22 Haziran 2015 Pazartesi

Frenchman Serge Atlaoui loses appeal against execution in Indonesia

Serge Atlaoui, Frenchman on death row, with wife Sabine Atlaoui during one of her visits at Nusakambangan prison island.
Serge Atlaoui, Frenchman on death row, with wife Sabine Atlaoui during one of her visits at Nusakambangan prison island. Photo: AFP

Jakarta: The Indonesian Attorney-General's office has said no executions will be held in Indonesia in the near future despite Frenchman Serge Atlaoui losing his appeal on Monday.
Atlaoui, 51, was due to be executed with Australians Andrew Chan and Myuran Sukumaran in April, but won an eleventh hour reprieve because his appeal had not been heard in the Administrative Court.
He was contesting President Joko Widodo's rejection of his clemency plea, on the grounds he unilaterally rejected the pleas of all drug felons on death rather than considering the merits of each case.
But on Monday the Administrative Court upheld an earlier ruling in April that clemency is the prerogative of the president and the court does not have the authority to rule on it.
"Therefore we reject the appeal by the applicant and we uphold our decision of April 9, 2015," said presiding judge Ujang Abdullah.
Indonesian Attorney-General spokesman Tony Spontana said after the decision that no executions were planned in the near future. "No meetings on it have been held so far," he said.
Atlaoui's lawyer, Nancy Yuliana, said she regretted the decision but was not surprised.
Lawyers for Chan and Sukumaran had lodged similar legal challenges in the Administrative Court which had been rejected on the same grounds.
"We will inform the family and we will think of another legal way.

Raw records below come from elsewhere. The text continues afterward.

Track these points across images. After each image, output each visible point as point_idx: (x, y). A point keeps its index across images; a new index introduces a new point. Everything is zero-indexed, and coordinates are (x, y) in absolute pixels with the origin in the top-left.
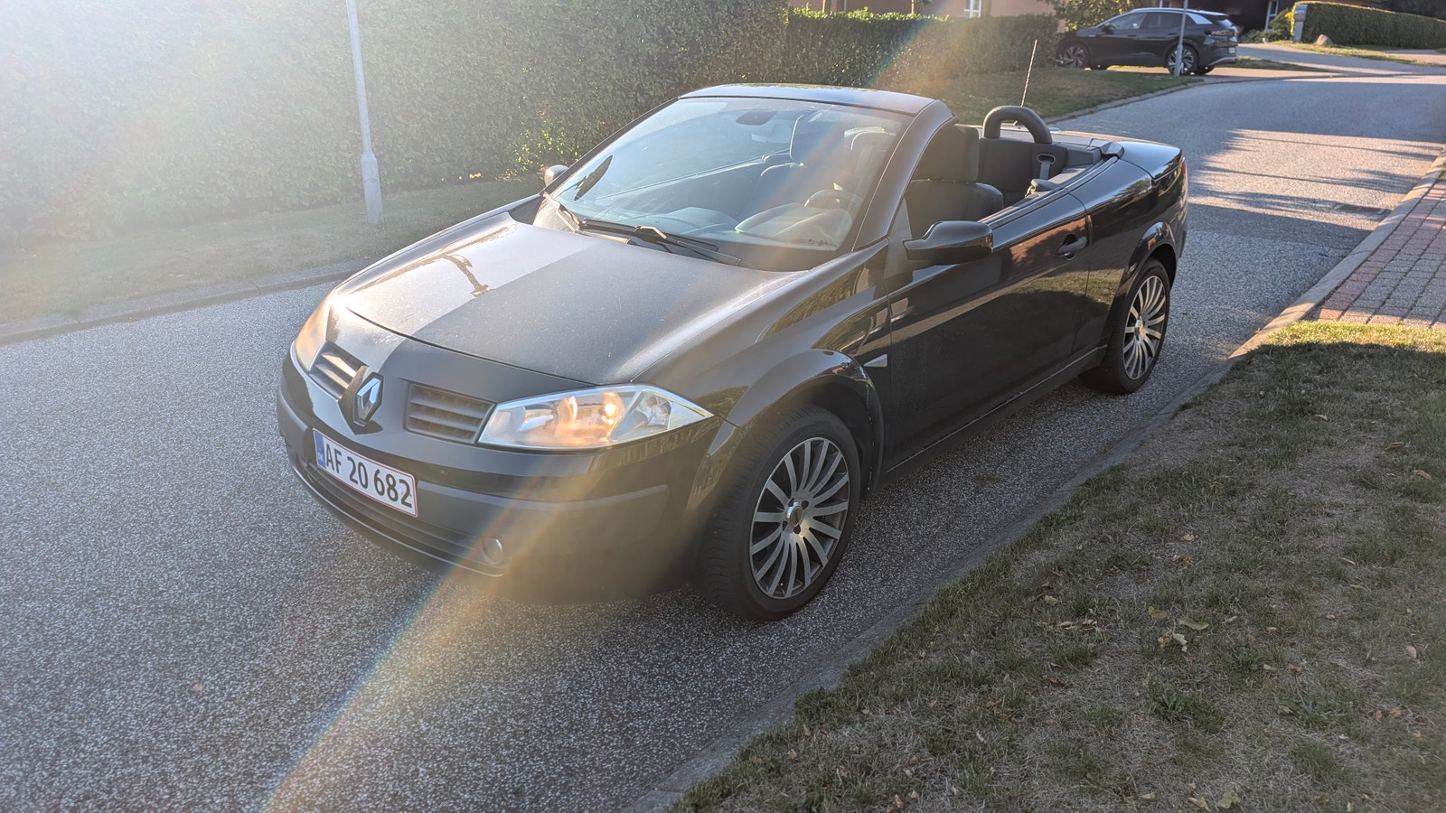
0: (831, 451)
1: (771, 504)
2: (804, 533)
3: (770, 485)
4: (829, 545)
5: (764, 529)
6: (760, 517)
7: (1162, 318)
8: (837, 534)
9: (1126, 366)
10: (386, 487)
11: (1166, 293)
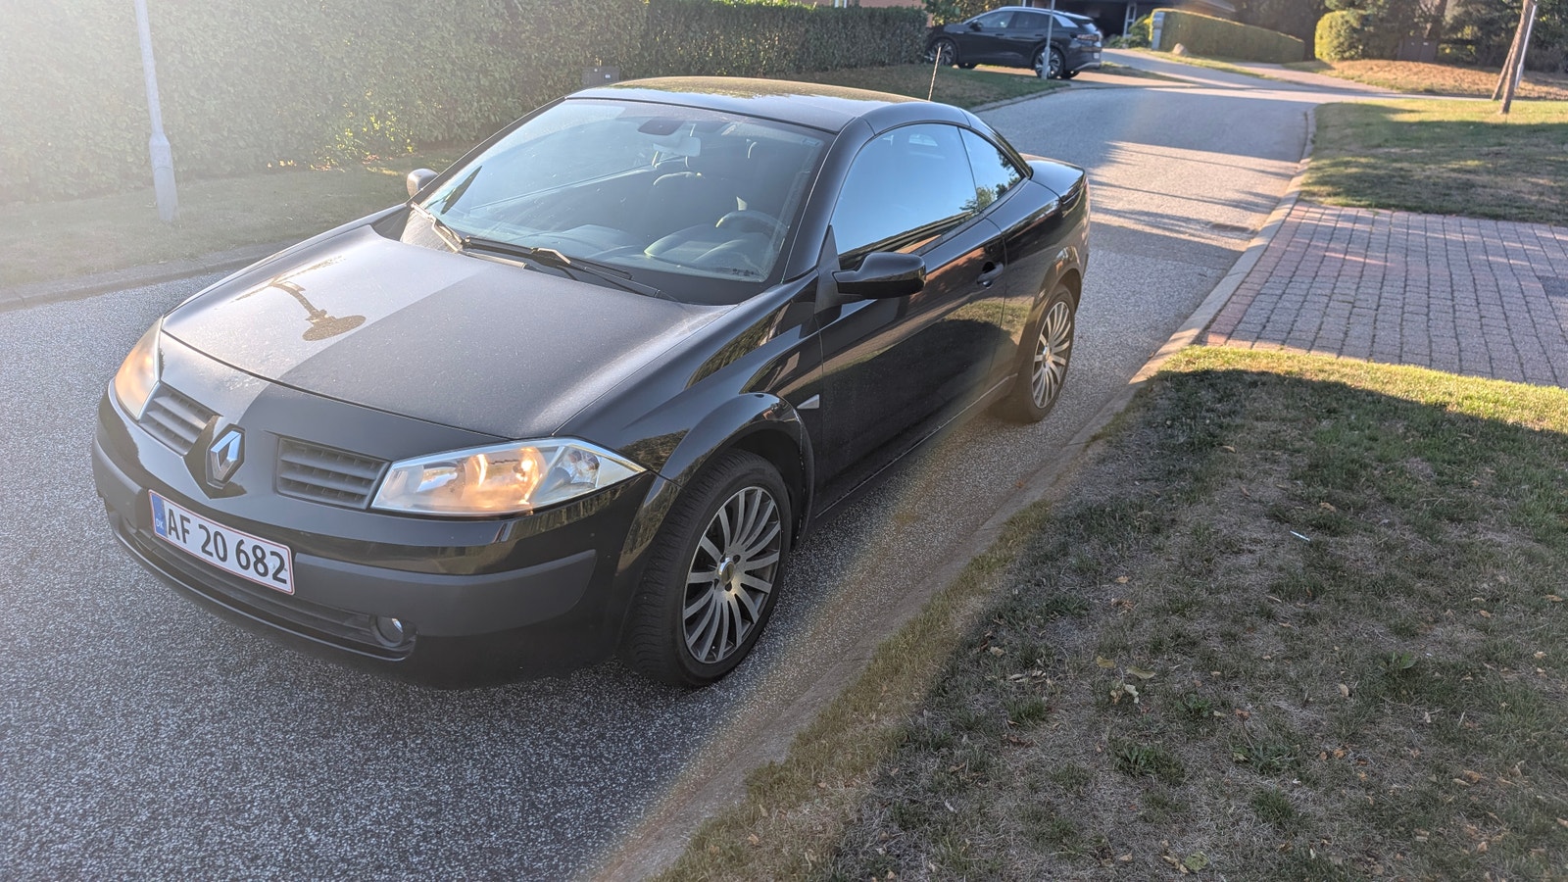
0: (764, 500)
1: (705, 563)
2: (736, 590)
3: (705, 543)
4: (760, 599)
5: (697, 591)
6: (694, 578)
7: (1066, 345)
8: (767, 587)
9: (1035, 395)
10: (253, 560)
11: (1071, 318)
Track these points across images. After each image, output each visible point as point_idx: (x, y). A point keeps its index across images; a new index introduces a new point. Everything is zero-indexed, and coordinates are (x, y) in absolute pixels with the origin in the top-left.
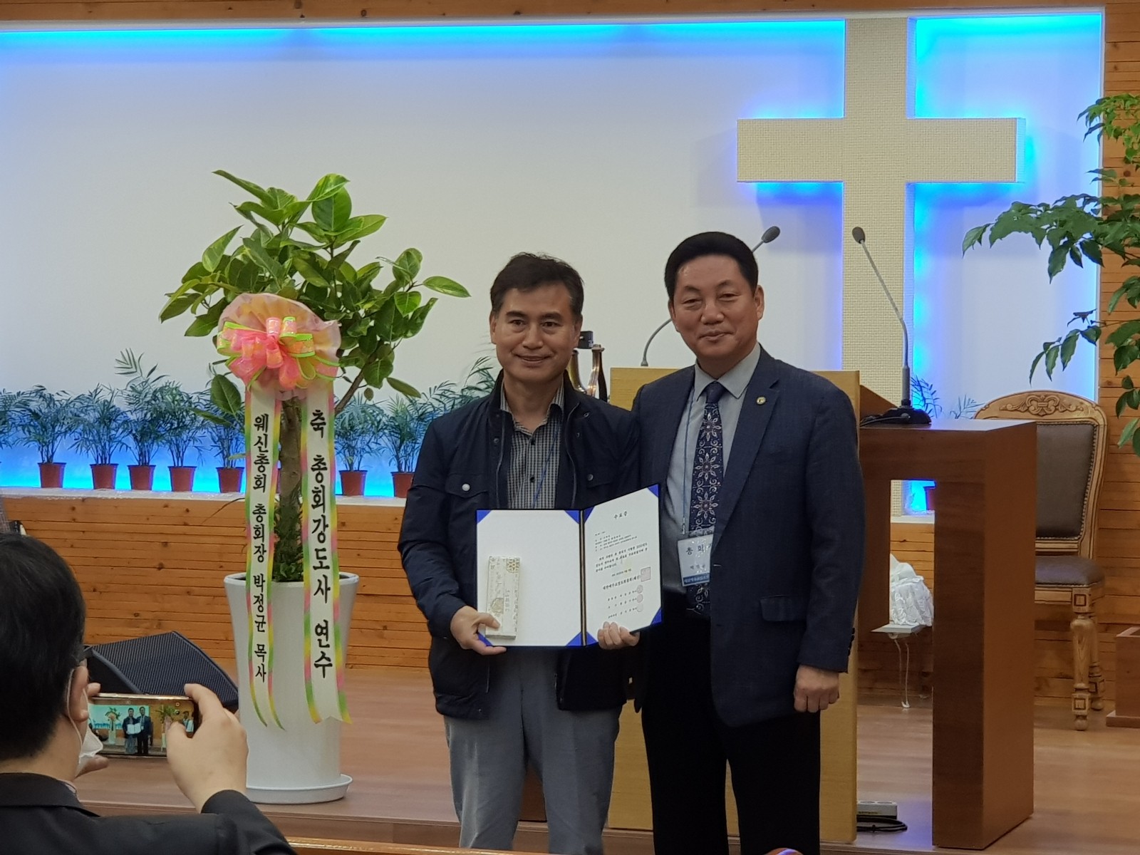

We don't know yet," Ms Yuliana said.
Atlaoui, a welder and father of five, was arrested near Jakarta in 2005 in a meth lab at Tangerang, west of Jakarta.
He has always maintained his innocence and insisted he was merely installing equipment in what he thought was an acrylics factory.
Atlaoui was arrested with 17 others, several of whom have also been sentenced to death.
However he is the first to face the firing squad even though it was only his third day at the factory.
His legal team argue he cannot be executed alone because Indonesia requires that all those who have committed a crime must be punished together.
But the Attorney-General's spokesman, Mr Spontana, said Atlaoui could still be executed in isolation from the others.
"He can be executed separately despite committing the crime with the other perpetrators because their legal dossiers and convictions were made individually," Mr Spontana said.